Pop culture obsessives writing for the pop culture obsessed.

Read This: With this software, anyone can do Hollywood-style visual effects

Josh Davies, founder of the British software company FXHome, has a very specific mission: to bring Hollywood-style visual effects to the masses. Why should that technology be limited to the J.J. Abramses and George Lucases of the world? To that end, Davies’ company has released a free suite of visual and editing software called HitFilm 4 Express, designed expressly for beginning filmmakers and aspiring YouTubers who want to give their amateur productions a bit of professional sheen “with a minimum of time, money, and skill.” Daniel Cooper writes about Davies and his software in an article for Engadget that could serve as a rallying cry for the next generation of homegrown auteurs.

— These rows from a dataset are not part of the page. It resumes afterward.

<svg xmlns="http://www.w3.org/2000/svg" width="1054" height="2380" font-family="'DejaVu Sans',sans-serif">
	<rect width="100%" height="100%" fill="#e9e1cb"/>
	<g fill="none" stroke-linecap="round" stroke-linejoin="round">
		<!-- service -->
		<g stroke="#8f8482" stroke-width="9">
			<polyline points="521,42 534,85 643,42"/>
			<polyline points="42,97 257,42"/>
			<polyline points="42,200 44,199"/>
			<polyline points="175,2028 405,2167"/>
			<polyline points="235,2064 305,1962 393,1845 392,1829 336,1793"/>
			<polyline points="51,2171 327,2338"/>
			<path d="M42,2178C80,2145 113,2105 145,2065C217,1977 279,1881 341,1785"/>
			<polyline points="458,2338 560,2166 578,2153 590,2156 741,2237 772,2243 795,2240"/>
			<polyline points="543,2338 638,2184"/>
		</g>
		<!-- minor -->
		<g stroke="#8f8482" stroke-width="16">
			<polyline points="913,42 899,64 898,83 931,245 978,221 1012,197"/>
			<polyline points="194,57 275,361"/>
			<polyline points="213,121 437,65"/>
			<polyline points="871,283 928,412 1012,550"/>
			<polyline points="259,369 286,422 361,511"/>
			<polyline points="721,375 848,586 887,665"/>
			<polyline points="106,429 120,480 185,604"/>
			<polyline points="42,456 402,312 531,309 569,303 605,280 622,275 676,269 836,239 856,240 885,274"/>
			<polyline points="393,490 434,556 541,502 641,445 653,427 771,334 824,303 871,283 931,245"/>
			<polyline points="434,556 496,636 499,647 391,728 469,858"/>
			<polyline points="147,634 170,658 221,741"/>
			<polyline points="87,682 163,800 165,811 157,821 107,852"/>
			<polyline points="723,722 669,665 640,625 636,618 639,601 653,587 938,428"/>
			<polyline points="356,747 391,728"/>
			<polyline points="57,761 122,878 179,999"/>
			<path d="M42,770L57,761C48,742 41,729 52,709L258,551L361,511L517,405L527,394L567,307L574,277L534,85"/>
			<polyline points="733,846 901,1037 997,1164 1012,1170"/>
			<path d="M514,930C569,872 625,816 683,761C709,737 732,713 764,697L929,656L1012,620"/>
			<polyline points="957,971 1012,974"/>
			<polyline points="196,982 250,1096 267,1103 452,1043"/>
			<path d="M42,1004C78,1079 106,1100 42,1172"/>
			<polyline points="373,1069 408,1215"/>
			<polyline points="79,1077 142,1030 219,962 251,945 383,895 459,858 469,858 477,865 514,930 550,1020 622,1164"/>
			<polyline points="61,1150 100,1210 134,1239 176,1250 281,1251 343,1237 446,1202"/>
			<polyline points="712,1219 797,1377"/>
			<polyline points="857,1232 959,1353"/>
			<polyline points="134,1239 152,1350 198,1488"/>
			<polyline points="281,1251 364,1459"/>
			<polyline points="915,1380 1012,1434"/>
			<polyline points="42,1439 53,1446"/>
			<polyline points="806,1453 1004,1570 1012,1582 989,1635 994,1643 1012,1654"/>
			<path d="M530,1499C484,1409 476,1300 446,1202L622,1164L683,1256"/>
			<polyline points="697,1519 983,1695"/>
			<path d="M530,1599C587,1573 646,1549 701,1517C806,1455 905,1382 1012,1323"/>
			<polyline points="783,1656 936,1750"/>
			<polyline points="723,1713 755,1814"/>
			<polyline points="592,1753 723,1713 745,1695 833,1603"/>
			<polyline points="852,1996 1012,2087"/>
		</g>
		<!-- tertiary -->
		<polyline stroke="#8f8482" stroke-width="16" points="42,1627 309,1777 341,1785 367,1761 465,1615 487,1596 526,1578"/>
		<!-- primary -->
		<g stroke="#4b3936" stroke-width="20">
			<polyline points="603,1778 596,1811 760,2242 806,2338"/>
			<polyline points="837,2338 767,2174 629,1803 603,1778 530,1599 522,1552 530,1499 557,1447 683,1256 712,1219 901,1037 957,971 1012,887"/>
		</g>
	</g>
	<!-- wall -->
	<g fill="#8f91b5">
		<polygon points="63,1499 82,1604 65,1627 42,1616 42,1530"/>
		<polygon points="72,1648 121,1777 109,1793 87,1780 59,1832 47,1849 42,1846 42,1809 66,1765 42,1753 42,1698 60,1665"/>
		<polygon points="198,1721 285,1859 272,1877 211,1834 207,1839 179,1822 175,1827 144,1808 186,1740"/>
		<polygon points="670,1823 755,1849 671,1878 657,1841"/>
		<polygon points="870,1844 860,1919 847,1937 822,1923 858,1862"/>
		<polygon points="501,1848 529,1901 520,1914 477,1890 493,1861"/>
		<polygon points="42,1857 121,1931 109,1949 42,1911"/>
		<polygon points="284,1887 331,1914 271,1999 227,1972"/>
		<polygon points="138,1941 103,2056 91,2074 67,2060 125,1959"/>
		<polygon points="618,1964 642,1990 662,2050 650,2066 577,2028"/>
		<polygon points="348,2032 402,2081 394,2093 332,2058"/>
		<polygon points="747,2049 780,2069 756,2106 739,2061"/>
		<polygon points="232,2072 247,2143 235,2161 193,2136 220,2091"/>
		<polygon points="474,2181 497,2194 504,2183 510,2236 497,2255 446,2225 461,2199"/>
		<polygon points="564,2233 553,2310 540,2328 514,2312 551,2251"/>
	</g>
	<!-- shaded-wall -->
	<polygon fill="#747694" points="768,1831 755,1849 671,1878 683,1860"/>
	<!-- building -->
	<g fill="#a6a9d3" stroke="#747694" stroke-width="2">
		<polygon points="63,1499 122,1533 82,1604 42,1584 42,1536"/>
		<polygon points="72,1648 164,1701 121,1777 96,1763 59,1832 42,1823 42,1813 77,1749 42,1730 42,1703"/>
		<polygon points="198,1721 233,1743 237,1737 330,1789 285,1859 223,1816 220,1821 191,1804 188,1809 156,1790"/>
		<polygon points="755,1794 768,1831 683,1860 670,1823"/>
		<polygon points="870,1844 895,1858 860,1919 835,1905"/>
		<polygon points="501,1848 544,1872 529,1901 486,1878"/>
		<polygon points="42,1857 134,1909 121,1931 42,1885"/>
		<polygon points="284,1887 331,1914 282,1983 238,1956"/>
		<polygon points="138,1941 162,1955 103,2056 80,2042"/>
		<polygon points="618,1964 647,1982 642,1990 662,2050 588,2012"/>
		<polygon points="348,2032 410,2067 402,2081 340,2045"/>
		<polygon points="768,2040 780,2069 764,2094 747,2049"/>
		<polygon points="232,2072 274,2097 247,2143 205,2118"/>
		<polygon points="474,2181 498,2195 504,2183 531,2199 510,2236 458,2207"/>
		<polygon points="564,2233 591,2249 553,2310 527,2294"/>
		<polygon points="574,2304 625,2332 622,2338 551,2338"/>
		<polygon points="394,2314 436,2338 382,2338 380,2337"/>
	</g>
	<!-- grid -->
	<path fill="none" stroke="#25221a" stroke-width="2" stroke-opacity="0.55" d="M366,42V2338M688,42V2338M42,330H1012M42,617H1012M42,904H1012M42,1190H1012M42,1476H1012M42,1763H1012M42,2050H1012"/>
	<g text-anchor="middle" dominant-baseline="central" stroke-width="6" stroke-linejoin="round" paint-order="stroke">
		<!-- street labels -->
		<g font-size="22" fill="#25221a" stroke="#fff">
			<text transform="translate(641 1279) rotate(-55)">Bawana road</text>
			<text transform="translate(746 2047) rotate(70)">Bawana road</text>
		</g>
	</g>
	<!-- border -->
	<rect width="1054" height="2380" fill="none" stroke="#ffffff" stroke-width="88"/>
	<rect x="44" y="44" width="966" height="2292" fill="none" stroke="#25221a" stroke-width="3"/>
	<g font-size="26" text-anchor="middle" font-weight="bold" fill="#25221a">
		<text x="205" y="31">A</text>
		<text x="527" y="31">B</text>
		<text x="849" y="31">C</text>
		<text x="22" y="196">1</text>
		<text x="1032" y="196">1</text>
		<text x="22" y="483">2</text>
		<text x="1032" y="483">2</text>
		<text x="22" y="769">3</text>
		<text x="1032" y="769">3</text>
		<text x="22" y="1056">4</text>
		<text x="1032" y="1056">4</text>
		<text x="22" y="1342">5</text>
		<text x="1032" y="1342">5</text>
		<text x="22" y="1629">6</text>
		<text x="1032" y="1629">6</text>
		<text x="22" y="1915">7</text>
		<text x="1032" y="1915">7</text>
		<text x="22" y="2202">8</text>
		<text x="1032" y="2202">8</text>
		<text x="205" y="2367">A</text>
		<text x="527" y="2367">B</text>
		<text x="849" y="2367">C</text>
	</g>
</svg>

Having once struggled to animate convincing lightsabers for his own Star Wars fan films, Davies says he now feels a “moral obligation” to the next generation of nerds. And so, in addition to making a free-of-charge beginner’s version of his software available to the public, Davies makes tutorial videos showing users how to copy popular effects from movies and television. In one such tutorial, he explains how the double exposure effect from the opening credits of True Detective was achieved.

HitFilm is meant, in Davies’ words, to be “the place where everybody starts.” The software is designed to be simple, intuitive, and easily compatible with other programs. There’s a paid version of the suite, too, “whose users effectively subsidize the amateurs.” The software has been used in professional productions, like The Hangover Part II and Salt, but Davies and FXHome want HitFilm to reach the most people possible and not just be limited to a few visual effects nerds. Cooper writes of their efforts to avoid becoming “part of a larger corporate machine.” In that spirit, the company has turned down some lucrative buyout attempts along the way. Effectively, they’ve created what amounts to a free film school online, and no one’s managed to ruin it yet. Have at it, kids.